• EXERCISE DETAILS:
Within the data below, find the string "Roma" and return each line where it occurs.

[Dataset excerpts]
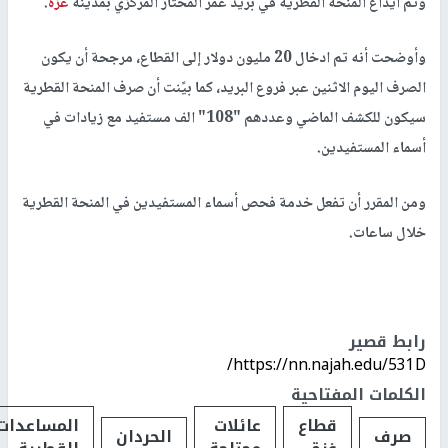
وتم ايداع المنحة القطرية في بريد عمر المختار المركزي بمدينة
غزة
.
وأوضحت أنه تم ادخال 20 مليون دولار إلى القطاع، مرجحة أن يكون
الصرف اليوم الاثنين عبر فروع البريد، كما بيًنت أن صرف المنحة القطرية
سيكون للكشف الماضي وعددهم "108" الف مستفيد مع زيادات في
أسماء المستفيدين.
ومن المقرر أن تفعل خدمة فحص أسماء المستفيدين في المنحة القطرية
خلال ساعات.
رابط قصير
https://nn.najah.edu/531D/
الكلمات المفتاحية
قطاع
عائلات
المساعدات
صرف
الحردان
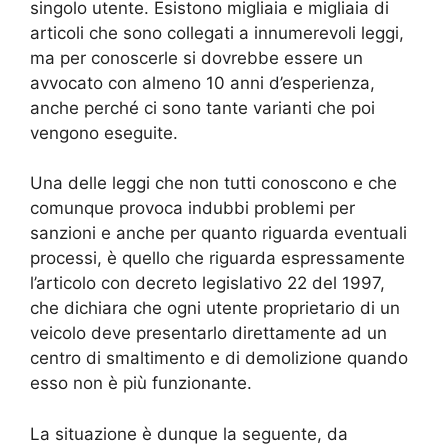
singolo utente. Esistono migliaia e migliaia di
articoli che sono collegati a innumerevoli leggi,
ma per conoscerle si dovrebbe essere un
avvocato con almeno 10 anni d’esperienza,
anche perché ci sono tante varianti che poi
vengono eseguite.
Una delle leggi che non tutti conoscono e che
comunque provoca indubbi problemi per
sanzioni e anche per quanto riguarda eventuali
processi, è quello che riguarda espressamente
l’articolo con decreto legislativo 22 del 1997,
che dichiara che ogni utente proprietario di un
veicolo deve presentarlo direttamente ad un
centro di smaltimento e di demolizione quando
esso non è più funzionante.
La situazione è dunque la seguente, da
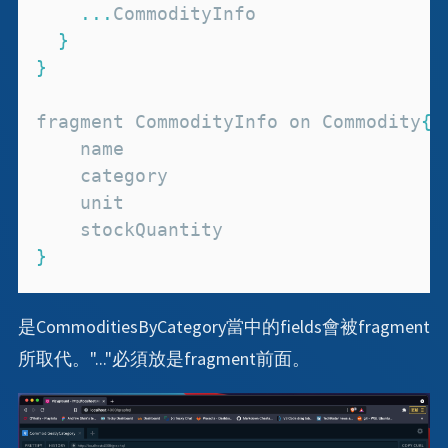
...
CommodityInfo
}
}
fragment 
CommodityInfo
 on 
Commodity
{
}
是CommoditiesByCategory當中的fields會被fragment
所取代。"..."必須放是fragment前面。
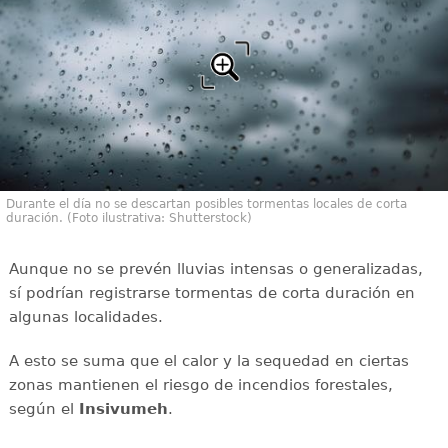
Durante el día no se descartan posibles tormentas locales de corta
duración. (Foto ilustrativa: Shutterstock)
Aunque no se prevén lluvias intensas o generalizadas,
sí podrían registrarse tormentas de corta duración en
algunas localidades.
A esto se suma que el calor y la sequedad en ciertas
zonas mantienen el riesgo de incendios forestales,
según el
Insivumeh
.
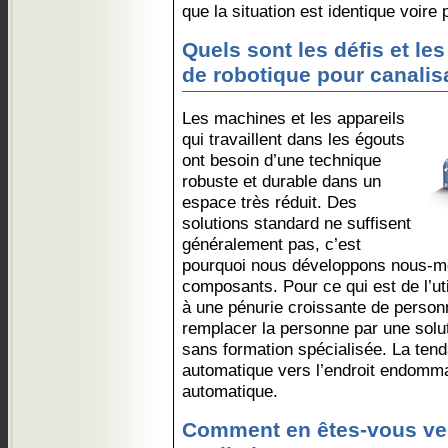
que la situation est identique voire 
Quels sont les défis et le
de robotique pour canalis
Les machines et les appareils
qui travaillent dans les égouts
ont besoin d’une technique
robuste et durable dans un
espace très réduit. Des
solutions standard ne suffisent
généralement pas, c’est
pourquoi nous développons nous-m
composants. Pour ce qui est de l’ut
à une pénurie croissante de personn
remplacer la personne par une soluti
sans formation spécialisée. La ten
automatique vers l’endroit endomma
automatique.
Comment en êtes-vous venu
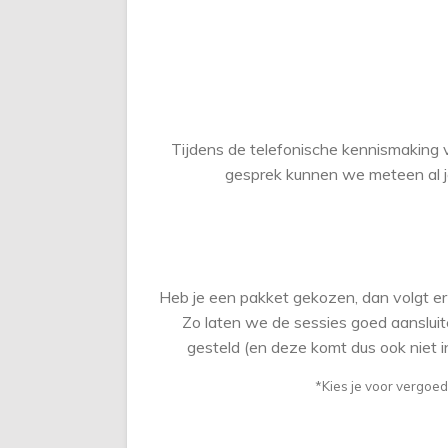
Tijdens de telefonische kennismaking v
gesprek kunnen we meteen al j
Heb je een pakket gekozen, dan volgt er 
Zo laten we de sessies goed aansluite
gesteld (en deze komt dus ook niet i
*Kies je voor vergoed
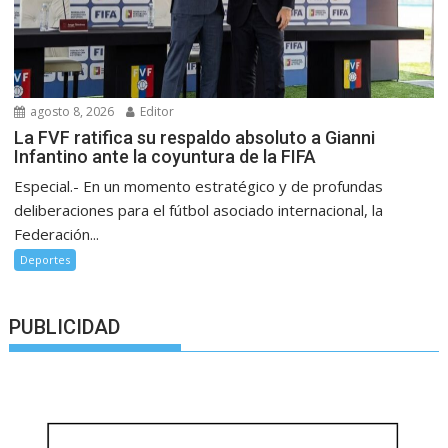
agosto 8, 2026
Editor
La FVF ratifica su respaldo absoluto a Gianni
Infantino ante la coyuntura de la FIFA
Especial.- En un momento estratégico y de profundas
deliberaciones para el fútbol asociado internacional, la
Federación...
Deportes
PUBLICIDAD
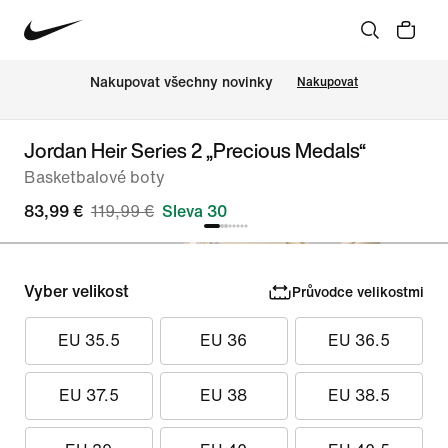
Nakupovat všechny novinky
Nakupovat
Jordan Heir Series 2 „Precious Medals“
Basketbalové boty
83,99 €
119,99 €
Sleva 30
Vyber velikost
Průvodce velikostmi
EU 35.5
EU 36
EU 36.5
EU 37.5
EU 38
EU 38.5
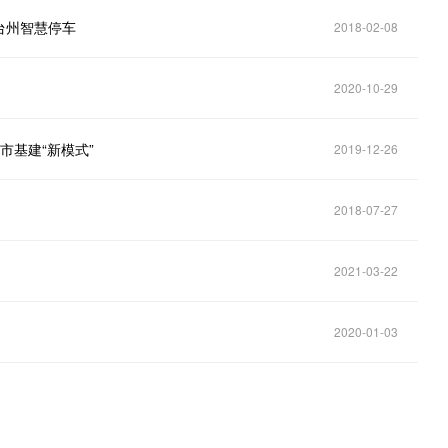
台州智慧停车
2018-02-08
2020-10-29
市基建“新模式”
2019-12-26
2018-07-27
2021-03-22
2020-01-03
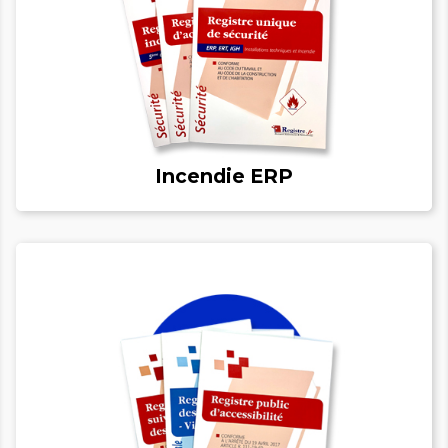
Incendie ERP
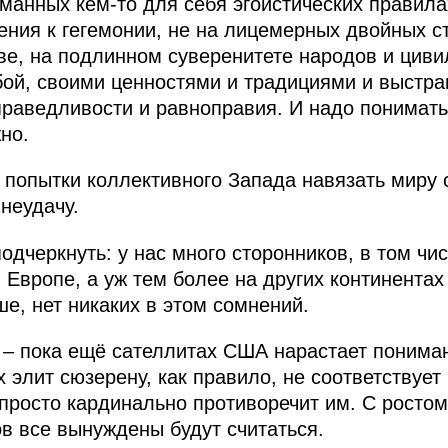
манных кем-то для себя эгоистических правила
ления к гегемонии, не на лицемерных двойных с
е, на подлинном суверенитете народов и цивил
бой, своими ценностями и традициями и выстра
праведливости и равноправия. И надо понимать,
но.
 попытки коллективного Запада навязать миру
неудачу.
подчеркнуть: у нас много сторонников, в том чи
Европе, а уж тем более на других континентах и
е, нет никаких в этом сомнений.
 – пока ещё сателлитах США нарастает пониман
 элит сюзерену, как правило, не соответствуе
 просто кардинально противоречит им. С ростом
ов все вынуждены будут считаться.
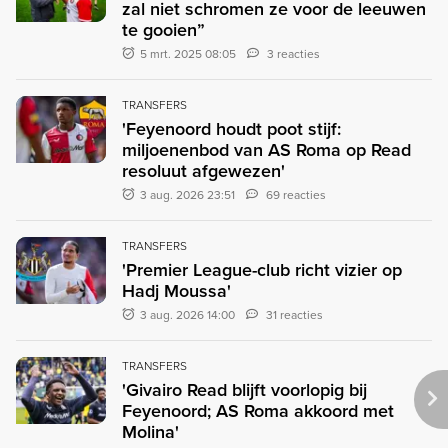
zal niet schromen ze voor de leeuwen
te gooien”
5 mrt. 2025 08:05
3 reacties
TRANSFERS
'Feyenoord houdt poot stijf:
miljoenenbod van AS Roma op Read
resoluut afgewezen'
3 aug. 2026 23:51
69 reacties
TRANSFERS
'Premier League-club richt vizier op
Hadj Moussa'
3 aug. 2026 14:00
31 reacties
TRANSFERS
'Givairo Read blijft voorlopig bij
Feyenoord; AS Roma akkoord met
Molina'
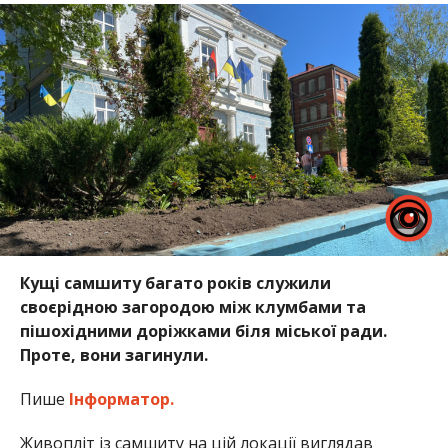
Кущі самшиту багато років служили
своєрідною загородою між клумбами та
пішохідними доріжками біля міської ради.
Проте, вони загинули.
Пише
Інформатор.
Живопліт із самшиту на цій локації виглядав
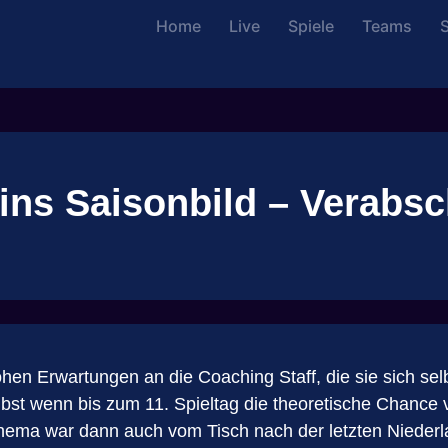
Home
Live
Spiele
Teams
S
 ins Saisonbild – Verabs
hen Erwartungen an die Coaching Staff, die sie sich selb
bst wenn bis zum 11. Spieltag die theoretische Chance 
hema war dann auch vom Tisch nach der letzten Niederla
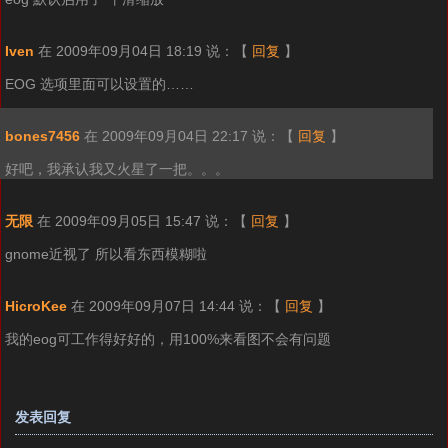
Iven
在 2009年09月04日 18:19 说：
【
回复
】
EOG 选项里面可以设置的……
bones7456
在 2009年09月04日 22:17 说：
【
回复
】
好吧，我承认我又火星了一把。。。
无限
在 2009年09月05日 15:47 说：
【
回复
】
gnome近视了 所以看东西模糊啦
HicroKee
在 2009年09月07日 14:44 说：
【
回复
】
我的eog可工作得好好的，用100%来看图不会有问题
发表回复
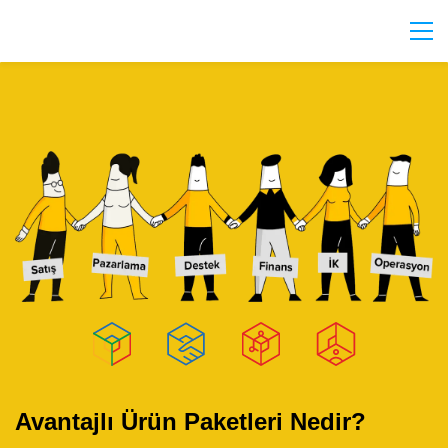
Avantajlı Ürün Paketleri Nedir?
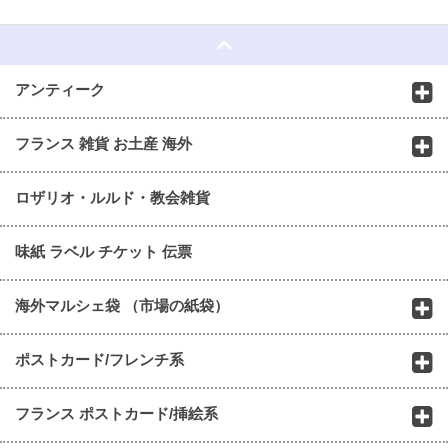
☆
アンティーク
フランス 雑貨 お土産 海外
ロザリオ・ルルド・教会雑貨
味紙 ラベル チケット 伝票
海外マルシェ袋 （市場の紙袋）
ポストカード/フレンチ系
フランス ポストカード/挿絵系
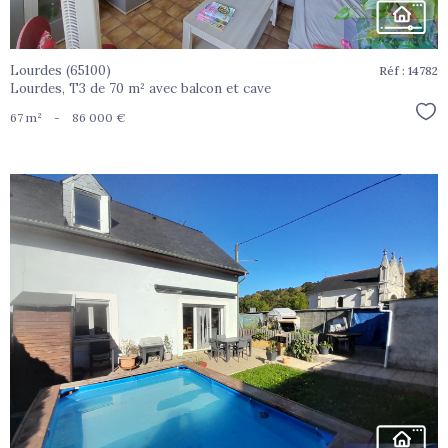
Lourdes (65100)
Réf : 14782
Lourdes, T3 de 70 m² avec balcon et cave
Sél
67 m²
-
86 000 €
voir le
bien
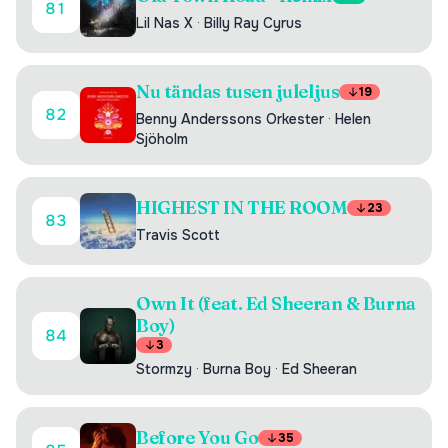
81
Lil Nas X
·
Billy Ray Cyrus
Nu tändas tusen juleljus
19
82
Benny Anderssons Orkester
·
Helen
Sjöholm
HIGHEST IN THE ROOM
23
83
Travis Scott
Own It (feat. Ed Sheeran & Burna
Boy)
84
3
Stormzy
·
Burna Boy
·
Ed Sheeran
Before You Go
35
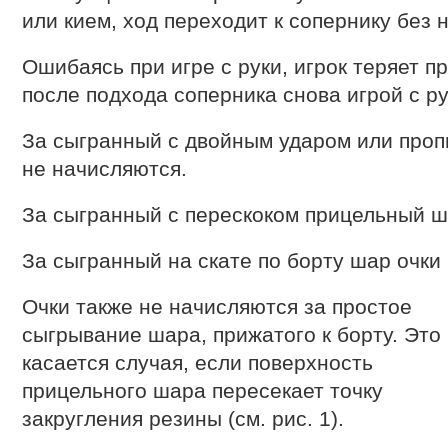
или кием, ход переходит к сопернику без
Ошибаясь при игре с руки, игрок теряет п
после подхода соперника снова игрой с ру
За сыгранный с двойным ударом или проп
не начисляются.
За сыгранный с перескоком прицельный ш
За сыгранный на скате по борту шар очки
Очки также не начисляются за простое
сыгрывание шара, прижатого к борту. Это
касается случая, если поверхность
прицельного шара пересекает точку
закругления резины (см. рис. 1).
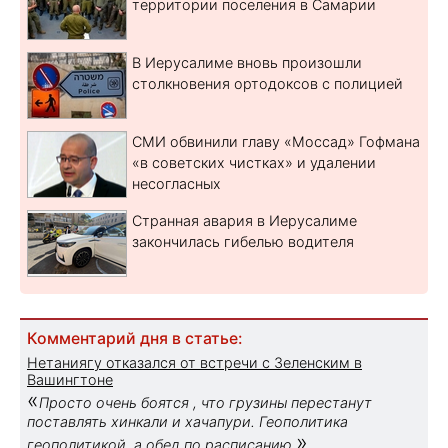
территории поселения в Самарии
В Иерусалиме вновь произошли
столкновения ортодоксов с полицией
СМИ обвинили главу «Моссад» Гофмана
«в советских чистках» и удалении
несогласных
Странная авария в Иерусалиме
закончилась гибелью водителя
Комментарий дня в статье:
Нетаниягу отказался от встречи с Зеленским в
Вашингтоне
«
Просто очень боятся , что грузины перестанут
поставлять хинкали и хачапури. Геополитика
»
геополитикой, а обед по расписанию.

• WRITTEN RESPONSE:
miljoenenbod van AS Roma op Read
Feyenoord; AS Roma akkoord met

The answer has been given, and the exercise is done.